Cette promesse est bien optimiste à un moment où les États-Unis ont avant tout besoin d’une stratégie réaliste. Obama devrait s’inspirer de la politique du Royaume-Uni vis-à-vis du continent européen au fil des siècles : chaque fois qu’une puissance était en passe de dominer l’Europe, le pays, sans allié constant, a mis tout son poids dans une coalition d’opposition. Une stratégie connue sous le nom de « offshore balancing » (équilibrage des forces à distance).

Les États-Unis pourraient très bien jouer un rôle similaire. Ils ne sont pas en position d’arrêter le conflit entre sunnites et chiites et n’ont pas les moyens de parvenir à un règlement politique qui apporterait une vraie démocratie en Syrie ou une gouvernance responsable en Irak. Ils pourraient en -revanche empêcher l’État islamique ou le régime de Bachar al-Assad de remporter une victoire décisive. Certes l’EI s’étend en Syrie et en Irak, mais il demeure idéologiquement peu attrayant. Et il est vulnérable aux attaques aériennes et aux contre-offensives terrestres menées par les alliés régionaux. Ces derniers n’ont guère d’autre choix que de tout faire pour mettre fin aux intentions meurtrières du « califat ». 

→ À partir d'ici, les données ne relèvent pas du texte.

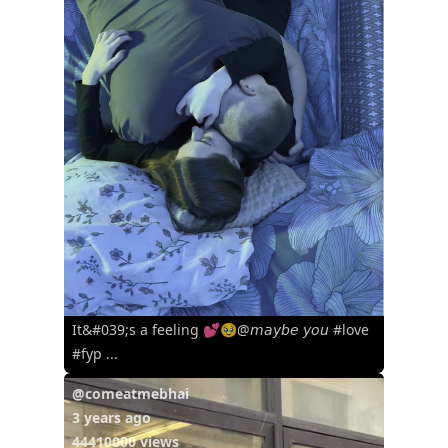
It&#039;s a feeling 💕🥹@𝘮𝘢𝘺𝘣𝘦 𝘺𝘰𝘶 #love
#fyp ...
@comeatmebhai
3 years ago
44410000 views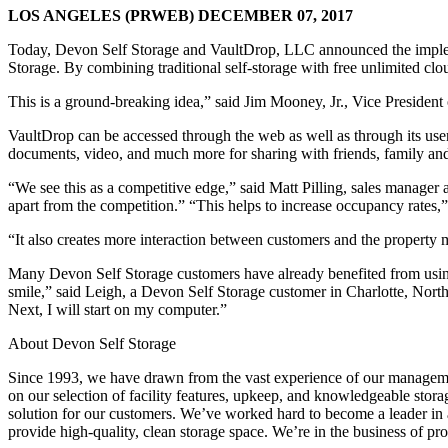
LOS ANGELES (PRWEB) DECEMBER 07, 2017
Today, Devon Self Storage and VaultDrop, LLC announced the imple
Storage. By combining traditional self-storage with free unlimited clo
This is a ground-breaking idea,” said Jim Mooney, Jr., Vice President
VaultDrop can be accessed through the web as well as through its user
documents, video, and much more for sharing with friends, family and
“We see this as a competitive edge,” said Matt Pilling, sales mana
apart from the competition.” “This helps to increase occupancy rates,” 
“It also creates more interaction between customers and the property m
Many Devon Self Storage customers have already benefited from usin
smile,” said Leigh, a Devon Self Storage customer in Charlotte, North
Next, I will start on my computer.”
About Devon Self Storage
Since 1993, we have drawn from the vast experience of our management
on our selection of facility features, upkeep, and knowledgeable storag
solution for our customers. We’ve worked hard to become a leader in a
provide high-quality, clean storage space. We’re in the business of pr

Washington n’a pas d’amis ni d’ennemis permanents dans ce conflit sectaire. Bien sûr, il aimerait soutenir des groupes, comme les Kurdes et le gouvernement de Bagdad. Bien sûr, il a des intérêts communs avec les producteurs de pétrole du Golfe. Certains de ces pays ont même participé aux frappes aériennes sous commandement américain le 22 septembre en Syrie. Mais peu d’entre eux sont de véritables démocraties. 
Tous ont contribué à déclencher l’incendie, et tous ont soutenu des extrémistes violents à un moment ou un autre. À l’inverse, alors qu’ils ont toujours considéré l’Iran comme leur adversaire principal, les États-Unis partagent aujourd’hui avec Téhéran l’objectif de vaincre l’EI. Appliquer l’offshore balancing au Moyen-Orient impliquerait de ne pas anéantir l’État islamique. Est-il d’ailleurs nécessaire de le détruire ? Une telle opération pourrait profiter à Bachar al-Assad. 

Les Américains aiment les conclusions claires et définitives, un peu comme l’effondrement de l’Union soviétique. Pourtant, on ne peut guère se retirer d’un monde qui échappe à tout contrôle. L’offshore balancing s’inscrit dans la durée. Lui seul peut mettre en œuvre ce qu’il promet.